## TASK OBJECTIVE
Leave the pictures out and restate every line below exactly.

## RECORDED DATA
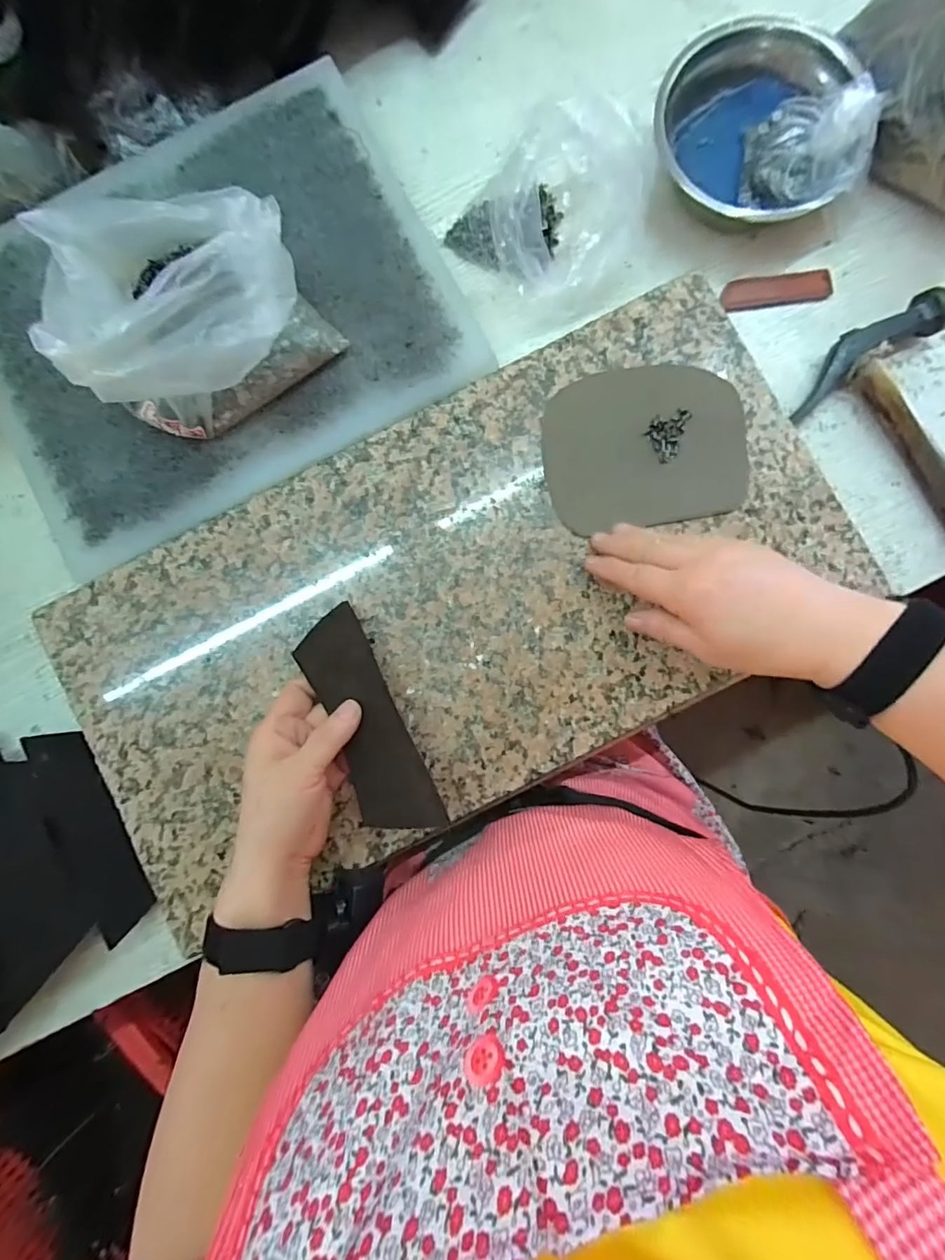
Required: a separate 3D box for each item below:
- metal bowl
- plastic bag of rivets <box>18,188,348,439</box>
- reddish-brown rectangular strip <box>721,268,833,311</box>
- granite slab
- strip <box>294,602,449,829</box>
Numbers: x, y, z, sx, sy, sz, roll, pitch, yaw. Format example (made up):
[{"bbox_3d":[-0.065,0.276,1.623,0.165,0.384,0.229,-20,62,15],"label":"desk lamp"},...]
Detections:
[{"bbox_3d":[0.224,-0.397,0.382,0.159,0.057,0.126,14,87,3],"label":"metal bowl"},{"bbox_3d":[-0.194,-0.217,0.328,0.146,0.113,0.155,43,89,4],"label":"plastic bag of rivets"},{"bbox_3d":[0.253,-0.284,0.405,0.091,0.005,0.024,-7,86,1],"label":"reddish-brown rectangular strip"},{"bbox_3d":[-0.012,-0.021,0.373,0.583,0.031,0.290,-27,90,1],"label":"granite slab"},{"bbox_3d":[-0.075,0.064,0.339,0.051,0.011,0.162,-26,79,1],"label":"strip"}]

## EXERCISE ANSWER
Required: a separate 3D box for each item below:
- metal bowl
- plastic bag of rivets <box>18,188,348,439</box>
- reddish-brown rectangular strip <box>721,268,833,311</box>
- granite slab
- strip <box>294,602,449,829</box>
Numbers: x, y, z, sx, sy, sz, roll, pitch, yaw. Format example (made up):
[{"bbox_3d":[-0.065,0.276,1.623,0.165,0.384,0.229,-20,62,15],"label":"desk lamp"},...]
Detections:
[{"bbox_3d":[0.224,-0.397,0.382,0.159,0.057,0.126,14,87,3],"label":"metal bowl"},{"bbox_3d":[-0.194,-0.217,0.328,0.146,0.113,0.155,43,89,4],"label":"plastic bag of rivets"},{"bbox_3d":[0.253,-0.284,0.405,0.091,0.005,0.024,-7,86,1],"label":"reddish-brown rectangular strip"},{"bbox_3d":[-0.012,-0.021,0.373,0.583,0.031,0.290,-27,90,1],"label":"granite slab"},{"bbox_3d":[-0.075,0.064,0.339,0.051,0.011,0.162,-26,79,1],"label":"strip"}]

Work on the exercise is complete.